Abstract

Lipid ordering plays a crucial role in maintaining the mechanical strength of the lipid bilayer which is influential in controlling the biological functions. This is associated with the well-known phenomena of “phase state behavior” of the bilayer. The major factors that influence the phase state behavior are the stimuli like cholesterol, the physiological conditions like temperature, pH, and the structure of the lipid molecule itself which could differ either in the head group or acyl chain.  The cholesterol concentration will influence the phase state behavior and the ordering of the lipid bilayer.  In this paper, we investigate the behavior of Phosphatidylcholine lipids with cholesterol, using Coarse-Grained Molecular Dynamics Simulation.

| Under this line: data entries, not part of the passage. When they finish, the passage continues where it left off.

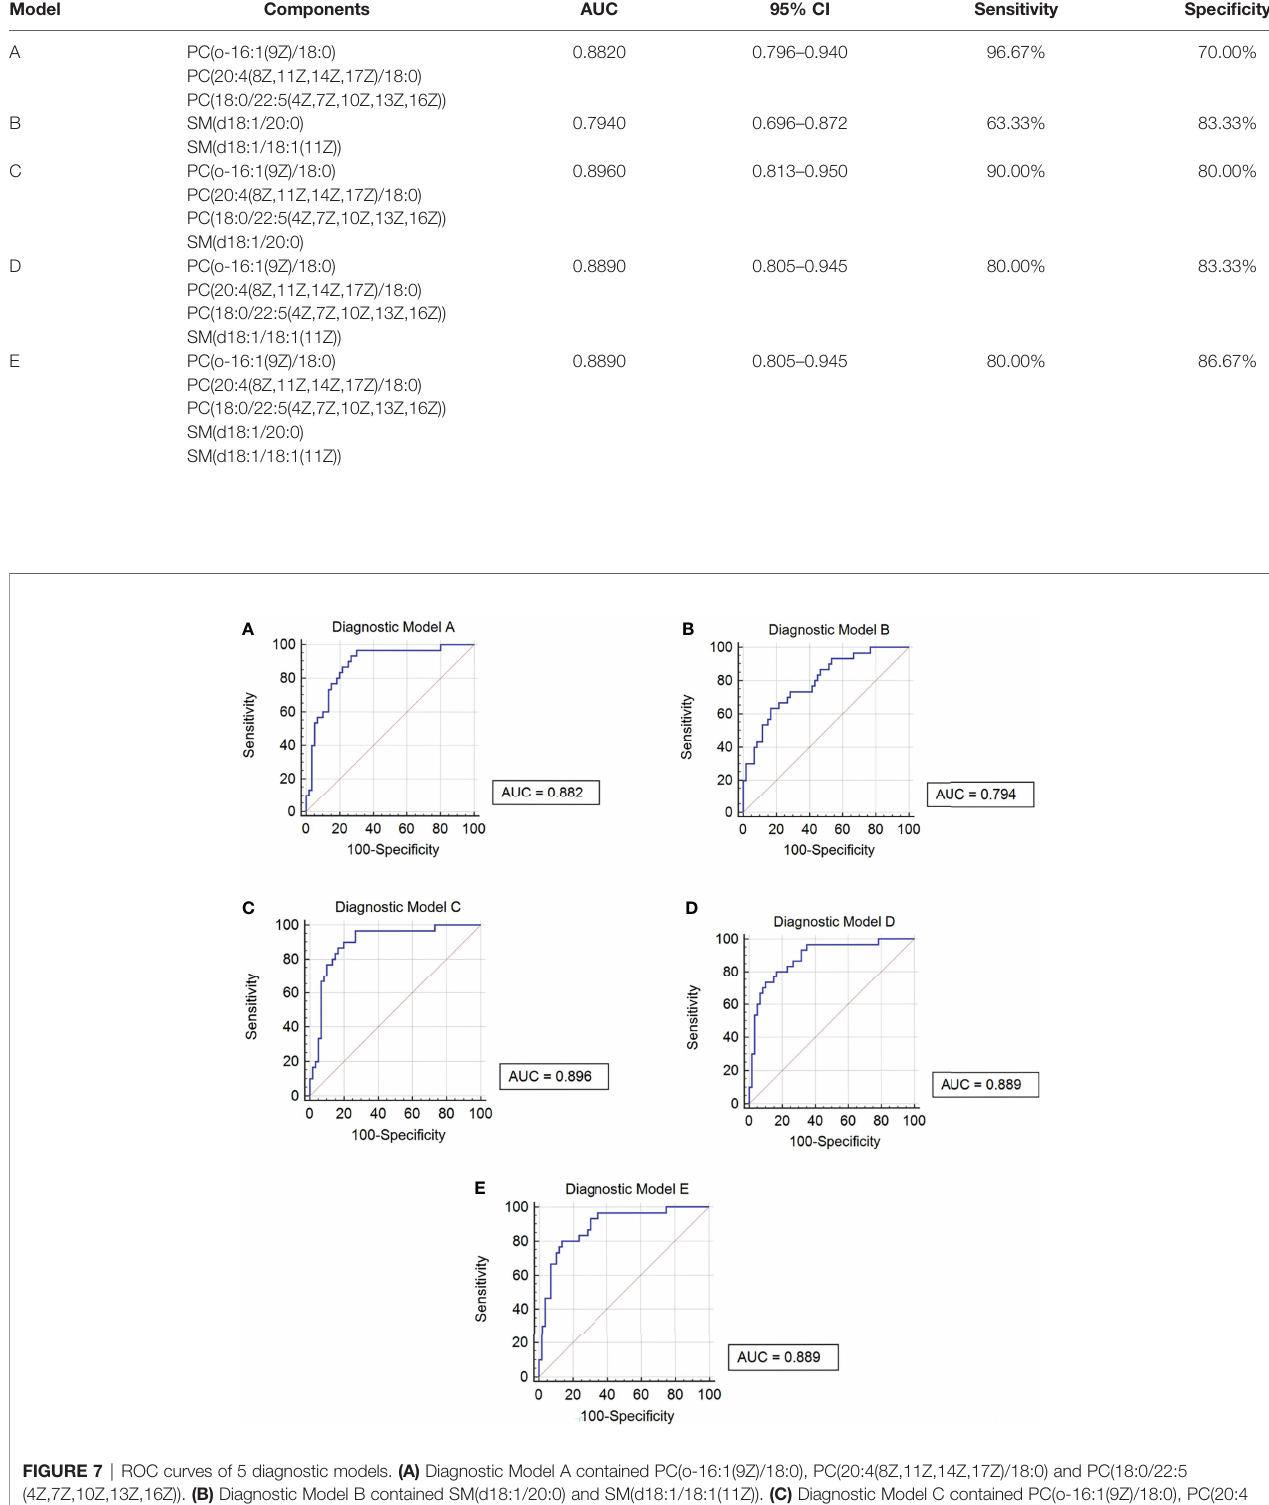
TABLE 5 | Diagnostic models based on fi ve upregulated potential metabolic biomarkers.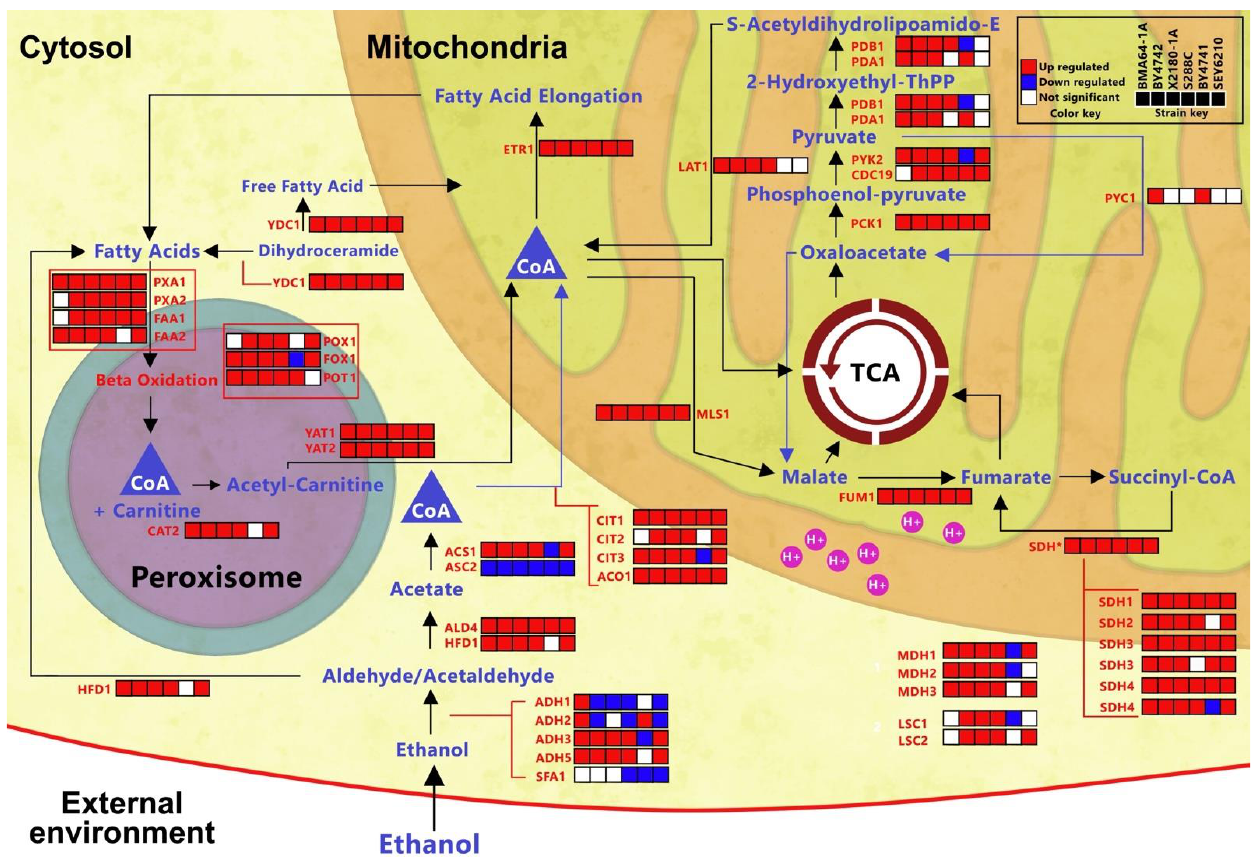
Figure 6. EtOH stress-buffering model based on the diauxic shift. The CoA indicates acetyl-CoA.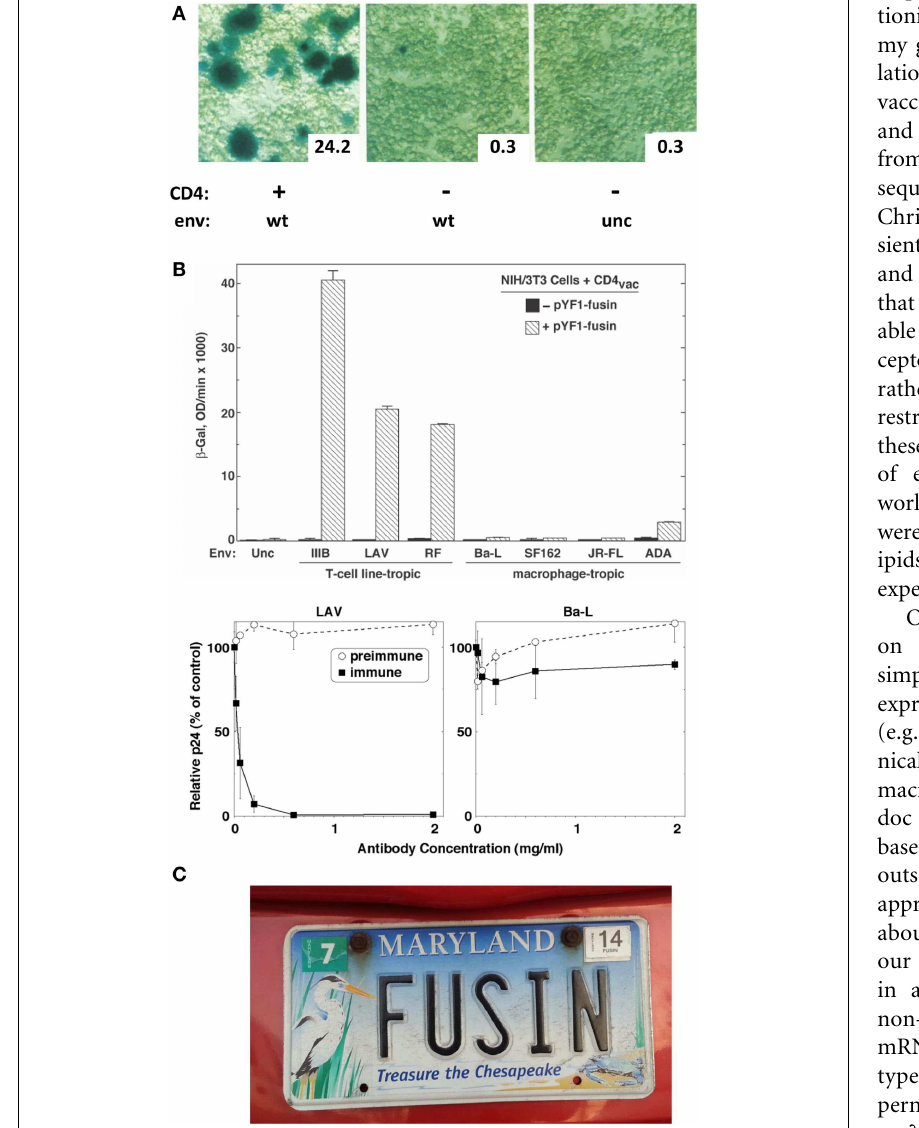
FIGURE 1 | (A) Reporter gene assay for HIV-1 Env/CD4-mediated cell fusion. Effector HeLa cells expressed vaccinia-encoded HIV Env wild type (WT) or a non-functional uncleaved mutant (unc) and were transfected with a plasmid containing the LacZ gene linked to theT7 promoter.Target HeLa cells expressed vaccinia-encodedT7 RNA polymerase with ( + ) or without ( − ) CD4. Duplicate cell mixtures were incubated at 37°C for 2.5h and β -galactosidase was measured in one set by in situ staining (photomicrographs) and in the other by colorimetric assay of detergent cell lysates (insets, arbitrary units). Adapted from Ref. (8). (B) Demonstration of fusin’s function as an entry receptor forTCL-tropic HIV-1. Top panel . Cell fusion assay. Effector NIH 3T3 cells expressed vaccinia-encoded Env from the indicatedTCL-tropic or M-tropic HIV-1 isolate as well asT7 RNA polymerase.Target NIH 3T3 cells were co-transfected with the plasmid containing the LacZ gene linked to theT7 promoter plus either a control plasmid (filled bars) or a plasmid encoding fusin (cross-hatched bars). Cell mixtures were incubated at 37°C for 3hr, and β -galactosidase was measured by the colorimetric assay of detergent cell lysates. Bottom panel . HIV-1 infection assay. PBMCs were pre-incubated with the indicated concentrations of purified rabbit antibodies [preimmune, and immune against the fusin N-terminus], then infected with HIV-1 LAV (left,TCL-tropic) or Ba-L (right, M-tropic). Culture supernatants were assayed by ELISA for p24 content at day 7. Results for each isolate are expressed as the percentage of p24 produced at each antibody concentration compared to the control value with no antibody. From Ref. (9). (C) . Rare detection of the name “fusin.” From the Maryland Department of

The simulation is done with a CGMartini forcefield. The production run of all successful simulations is completed with the same biological condition with a total of 12 µs runtime. We chose four lipids, namely DLPC, POPC, DGPC, and DIPC with varied acyl chain chemical structures and investigated the influence of cholesterol. We have calculated bilayer thickness, area per lipid, order parameter, radial distribution function, and partial density which are a measure of bilayer phase state behavior. The results show that there is a perfect packing of cholesterol in the case of DLPC, which shows variations in POPC due to asymmetric chain structure (with one double bond in one acyl chain) DGPC and DIPC show fewer order parameters due to the more double bonds in the acyl chain. This study elucidates the importance of the acyl chain structure and the cholesterol composition on the phase state behavior of the lipid membrane.